Recently I decided to revisit affirmation writing as a tool to cope with a bout of the blues. It's a kind of old-school approach, using pen and paper to craft a positive description of a desired state. Generally written in the present declarative "I am...", the idea is that you write the new statement out multiple times over a period of days or weeks, to effectively reprogram an existing negative belief.
Using affirmations as a panacea can be a little dodgy. One of my early mentors used to say bluntly, "Cramming a bunch of positive thinking on top of a big pile of sh*t is pointless. Eventually the sh*t has to explode." Fairly graphic, but to the point. She didn't mince words.
She advocated inner process work, therapy, and a network of conscious support to deal with deep-seated beliefs and clean the psychological house. Then affirmations were introduced as a way of re-framing formerly negative beliefs about ourselves or our experiences. I tend toward this approach myself.
Simply put, it's not enough to just devise positive words, images and phrases, repeat them methodically and expect to manifest massive change.
But does it help? Yes.
Ronald Alexander, PhD in his article 5 Steps to Make Affirmations Work for You says, "Affirmations can be a powerful tool to help you change your mood, state of mind, and manifest the change you desire in your life".
There are many ways to approach affirmations. Here are three in particular that I think are most useful.
An affirmation can act as an anchor, a way of reminding us what is is we are truly after. Repeating them as a kind of a mantra is a way to create and then recreate a specific desired feeling or mood.

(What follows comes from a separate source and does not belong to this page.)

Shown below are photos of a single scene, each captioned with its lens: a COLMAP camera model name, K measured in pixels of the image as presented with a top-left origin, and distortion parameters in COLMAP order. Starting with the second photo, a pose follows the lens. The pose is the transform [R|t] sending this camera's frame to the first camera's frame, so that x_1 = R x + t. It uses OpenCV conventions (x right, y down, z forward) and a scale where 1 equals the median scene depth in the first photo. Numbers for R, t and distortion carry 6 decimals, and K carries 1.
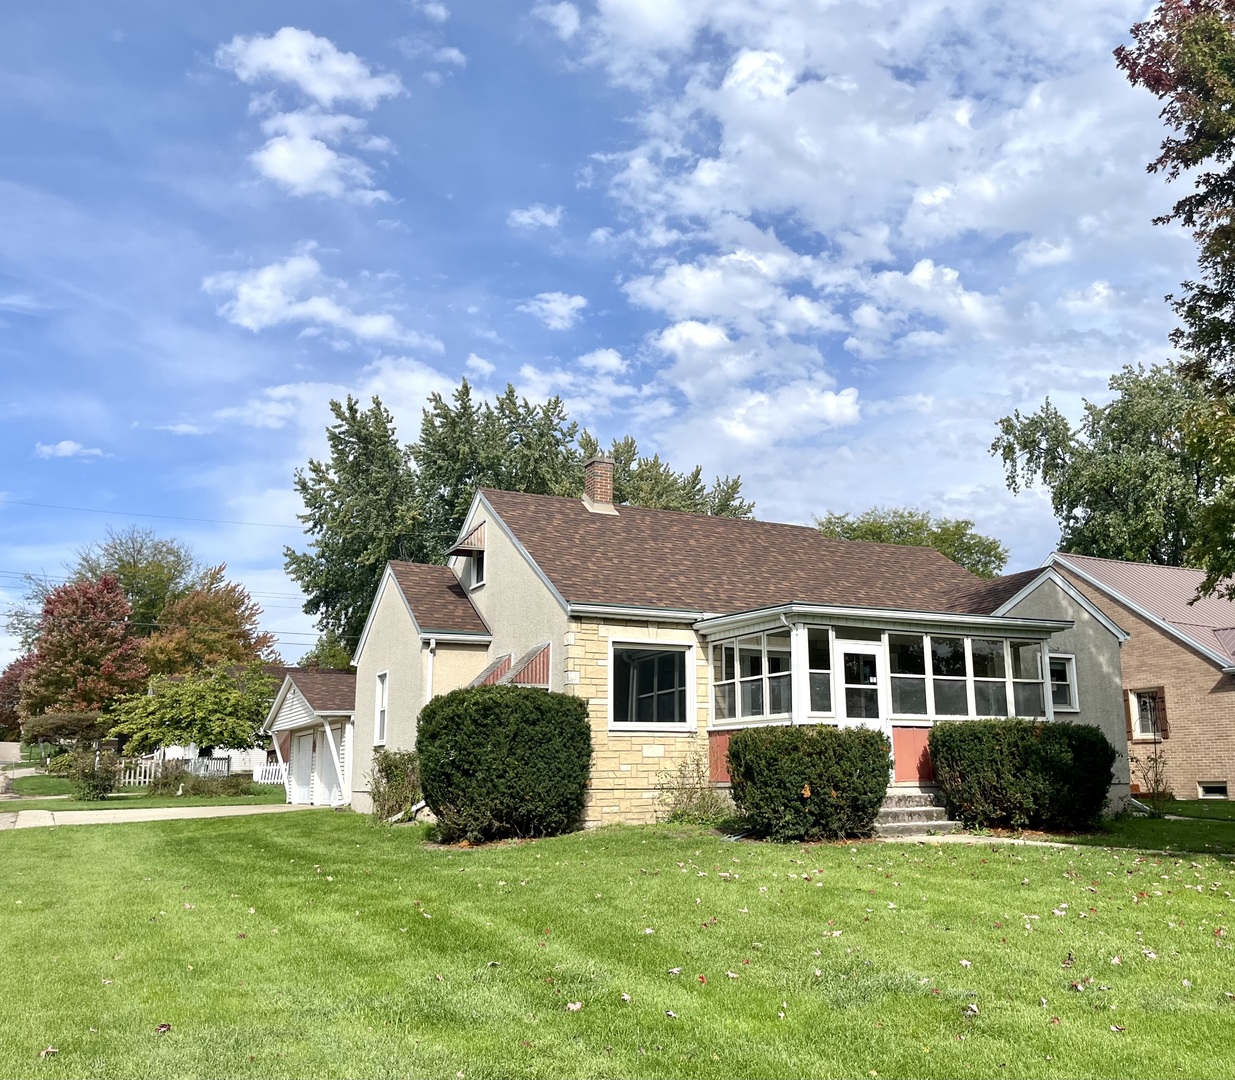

Writing or saying my current affirmation: "I am beautiful and everybody loves me" triggers an inner smile, partly because I feel a sort of silly happiness when I do so. This is a positive anchor. If I'm a little down, or overwhelmed, the slightly goofy feeling lightens my state. It creates a sliver of opportunity for perspective to shift.
Equally important is noticing my reaction when I use the statement. If my mood shifts to the negative and the mental response is something like: "No, I'm not and no, they don't", then I need to get at the deeper housecleaning. One technique that helps is to write down both the affirmation and the response. Keep writing the affirmative statement until the response is either neutral or in agreement. Something like this:
I am beautiful and everybody loves me. Ha!
I am beautiful and everybody loves me. No they don't.
I am beautiful and everybody loves me. Bullsh*t
I am beautiful and everybody loves me. No.
I am beautiful and everybody loves me. Hm.
I am beautiful and everybody loves me. Maybe.
I am beautiful and everybody loves me. Yes.
It can take several days or weeks to rinse out the negative thought patterns so that the affirmation can really take hold. The increased awareness becomes a tool for us to use in making choices toward positive change.
Recommended to start: 70 times a day for 7 days. Really.
Amplification works in tandem with awareness. In this case, notice when you are genuinely feeling the desired state or when you experience a sense of the positive change - even if it is only a glimmer. Note the feeling and amplify it. What do I mean by amplify? Make it bigger. Expand into the state and increase it.
Feeling beautiful? Feel gorgeous.
Feeling the love? Enlarge that heart chakra to take in even more.
Amplification increases your energetic vibration in the direction that you desire. It sends a signal to your subconscious that you want more of this. Feeling happy? Aim for joy and extend the feeling a moment or two longer than you think you can. And declare:
I am beautiful and everybody loves me.
You are. They do.
Take it for your very own. Feel free to copy and post at will.
Do you use affirmations to manifest your desires? What has your experience with them been like?